Wi-Fi will grow up in 2004


15 Oct 2003

Wireless local area networking, otherwise known as Wi-Fi, will mature in 2004, growing from being an enthusiasts’ niche product to becoming a fully fledged commercial proposition for business and consumer users, according to industry watcher Ovum.

Richard Dineen, a research director with Ovum, said that the 802.11x (wireless standard) family is gaining respectability. “With maturity supposedly comes respectability and blue-chip vendors like Cisco and Intel are beginning to impose order on this fragmented, chaotic market with high-profile initiatives,” he said. “Intel’s Centrino mobile technology has propelled wireless LAN into the public consciousness, due not least to a US$300m global marketing splurge. Cisco now looks set to dominate both enterprise and residential WiFi equipment with its CCX compatibility program and its March 2003 acquisition of leading home vendor Linksys.”

Dineen added that established telecoms operators – both fixed-line and wireless – are also gradually bringing their influence to bear, forming international co-operation agreements such as the Wireless Broadband Alliance (WBA). The WBA serves the dual purpose of ensuring multilateral service interoperability among members, but also turning up the competitive heat on upstart wireless internet service providers (WISPs) who cannot match its collective carrier-grade resources. “2004 will be a year of continued consolidation: the current landscape of some 150-plus Wi-Fi infrastructure vendors will necessarily be reduced with technological or process innovation being the criteria for survival and success among the small-fry,” said Dineen.

“Having enjoyed three years of unopposed hype, 2003 saw the first dissenting voices surrounding the public Wi-Fi business case. Doubters have begun to question the prospect of earning hard return on investment from deploying hotspot networks, rounding particularly on the poor scalability of current Wi-Fi technology and high recurring costs for back haul. Either way, there has been little hard evidence so far to prove the evangelists or the naysayers right or wrong,” he continued.

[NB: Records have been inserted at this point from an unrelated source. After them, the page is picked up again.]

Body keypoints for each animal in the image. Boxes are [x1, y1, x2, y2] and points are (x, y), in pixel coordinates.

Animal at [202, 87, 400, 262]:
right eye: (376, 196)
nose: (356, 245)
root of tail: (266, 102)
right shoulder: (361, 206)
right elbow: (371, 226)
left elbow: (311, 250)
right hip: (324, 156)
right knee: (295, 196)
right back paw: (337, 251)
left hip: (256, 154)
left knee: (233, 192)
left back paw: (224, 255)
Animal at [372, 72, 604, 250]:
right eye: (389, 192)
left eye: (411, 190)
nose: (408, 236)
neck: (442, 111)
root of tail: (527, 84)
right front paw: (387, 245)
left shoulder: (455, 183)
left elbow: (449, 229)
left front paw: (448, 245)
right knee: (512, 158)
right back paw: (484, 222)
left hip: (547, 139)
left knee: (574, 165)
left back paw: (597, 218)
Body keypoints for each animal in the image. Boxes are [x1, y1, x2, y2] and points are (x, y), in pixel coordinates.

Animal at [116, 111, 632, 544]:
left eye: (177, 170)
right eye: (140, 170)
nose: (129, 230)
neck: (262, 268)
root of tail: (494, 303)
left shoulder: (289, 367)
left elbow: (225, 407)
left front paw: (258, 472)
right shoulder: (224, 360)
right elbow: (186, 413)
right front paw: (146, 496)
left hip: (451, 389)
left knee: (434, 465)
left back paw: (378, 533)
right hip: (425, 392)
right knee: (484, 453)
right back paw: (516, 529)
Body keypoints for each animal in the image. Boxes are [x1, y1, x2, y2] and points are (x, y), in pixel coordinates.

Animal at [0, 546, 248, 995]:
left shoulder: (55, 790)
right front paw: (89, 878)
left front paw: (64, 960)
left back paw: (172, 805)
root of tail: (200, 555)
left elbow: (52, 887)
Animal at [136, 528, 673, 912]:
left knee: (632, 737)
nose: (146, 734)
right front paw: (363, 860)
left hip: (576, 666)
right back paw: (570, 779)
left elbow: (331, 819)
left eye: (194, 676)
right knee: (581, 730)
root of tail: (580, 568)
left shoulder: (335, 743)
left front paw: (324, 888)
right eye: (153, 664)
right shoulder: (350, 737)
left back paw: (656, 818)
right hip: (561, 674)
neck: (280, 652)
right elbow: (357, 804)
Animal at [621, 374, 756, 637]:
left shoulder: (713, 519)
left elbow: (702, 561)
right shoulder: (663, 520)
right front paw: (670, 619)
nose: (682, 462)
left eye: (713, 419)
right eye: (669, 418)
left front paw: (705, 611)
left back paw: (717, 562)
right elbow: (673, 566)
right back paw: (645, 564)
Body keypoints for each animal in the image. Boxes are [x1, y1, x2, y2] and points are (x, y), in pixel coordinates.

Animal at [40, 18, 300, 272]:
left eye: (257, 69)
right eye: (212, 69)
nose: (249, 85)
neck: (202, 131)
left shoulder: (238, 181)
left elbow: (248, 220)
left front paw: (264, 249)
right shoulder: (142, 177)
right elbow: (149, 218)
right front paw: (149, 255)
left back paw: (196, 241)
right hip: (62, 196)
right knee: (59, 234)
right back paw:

“In 2004, as more devices are enabled and services mature, we will gain better understanding of Wi-Fi’s credentials to provide wireless Internet and corporate remote access to a larger, broader market. In 2004, as testing and experimentation with roaming, service levels, tariff plans and payment options converge towards what one might consider ‘best practice’, we will then confidently be able to assess Wi-Fi’s long-term commercial prospects. No one has a crystal ball (apart from Harry Potter, perhaps), but I’m on the side of the optimists,” Dineen said.

From a technology point of view, 2004 will not be a typical year of standards in-fighting, he claimed. “Instead we will see the arrival of two key technology developments to the basic 802.11x standards. Firstly 802.11i promises to shore up most of the lingering doubts about Wi-Fi security, offering port-based authentication (802.1x/EAP) and stronger encryption algorithms (AES). This should help re-ignite Wi-Fi growth in the enterprise which has been fairly flat over the past year. Furthermore the 802.11e MAC enhancement will overlay 802.11b/g/a standards to support multimedia streams, interactive games and, perhaps most interestingly, voice over IP services,” he pointed out.

“802.11i and 802.11e together will patch up the two really glaring holes in Wi-Fi’s armour and the latter potentially opens up interesting commercial avenues for WLAN in the home and enterprise markets. For those vendors focusing on public Wi-Fi, commercialisation of ‘vertical’ handover technology to facilitate dual mode cellular/Wi-Fi roaming and work to increase the range of 802.11x access points will be crucial development goals for 2004 and beyond,” Dineen concluded.